### TASK
Should the word "chiami" occur in a line of the records, copy that line.

### DATA

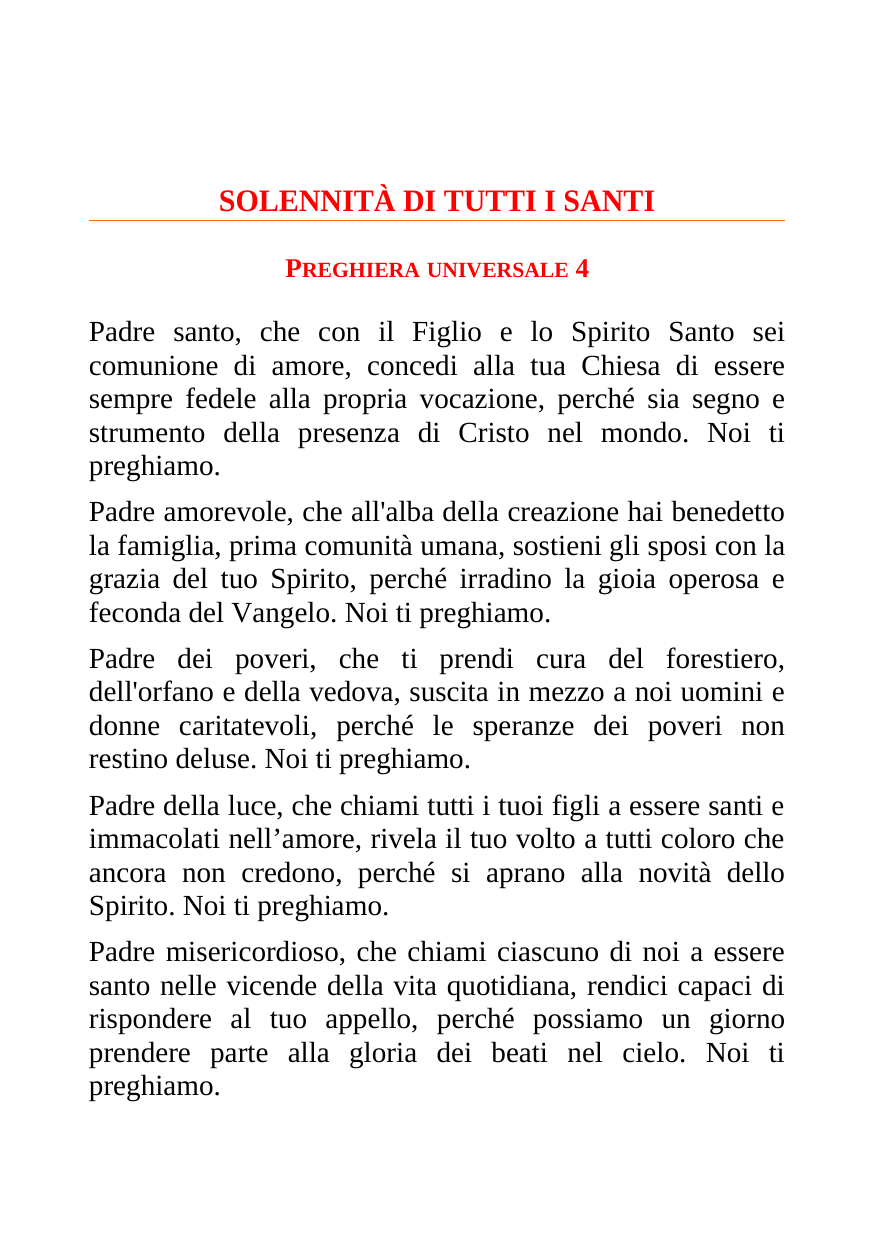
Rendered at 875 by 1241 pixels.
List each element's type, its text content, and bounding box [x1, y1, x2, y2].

text Preghiera universale 4 [89, 252, 785, 283]
text Padre della luce, che chiami tutti i tuoi figli a essere santi e immacolati nell’amore, rivela il tuo volto a tutti coloro che ancora non credono, perché si aprano alla novità dello Spirito. Noi ti preghiamo. [89, 788, 785, 922]
text Padre dei poveri, che ti prendi cura del forestiero, dell'orfano e della vedova, suscita in mezzo a noi uomini e donne caritatevoli, perché le speranze dei poveri non restino deluse. Noi ti preghiamo. [89, 641, 785, 775]
subtitle SOLENNITÀ DI TUTTI I SANTI [89, 182, 785, 220]
text Padre santo, che con il Figlio e lo Spirito Santo sei comunione di amore, concedi alla tua Chiesa di essere sempre fedele alla propria vocazione, perché sia segno e strumento della presenza di Cristo nel mondo. Noi ti preghiamo. [89, 314, 785, 482]
text Padre misericordioso, che chiami ciascuno di noi a essere santo nelle vicende della vita quotidiana, rendici capaci di rispondere al tuo appello, perché possiamo un giorno prendere parte alla gloria dei beati nel cielo. Noi ti preghiamo. [89, 934, 785, 1102]
text Padre amorevole, che all'alba della creazione hai benedetto la famiglia, prima comunità umana, sostieni gli sposi con la grazia del tuo Spirito, perché irradino la gioia operosa e feconda del Vangelo. Noi ti preghiamo. [89, 494, 785, 628]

### TASK ANSWER
text Padre della luce, che chiami tutti i tuoi figli a essere santi e immacolati nell’amore, rivela il tuo volto a tutti coloro che ancora non credono, perché si aprano alla novità dello Spirito. Noi ti preghiamo. [89, 788, 785, 922]
text Padre misericordioso, che chiami ciascuno di noi a essere santo nelle vicende della vita quotidiana, rendici capaci di rispondere al tuo appello, perché possiamo un giorno prendere parte alla gloria dei beati nel cielo. Noi ti preghiamo. [89, 934, 785, 1102]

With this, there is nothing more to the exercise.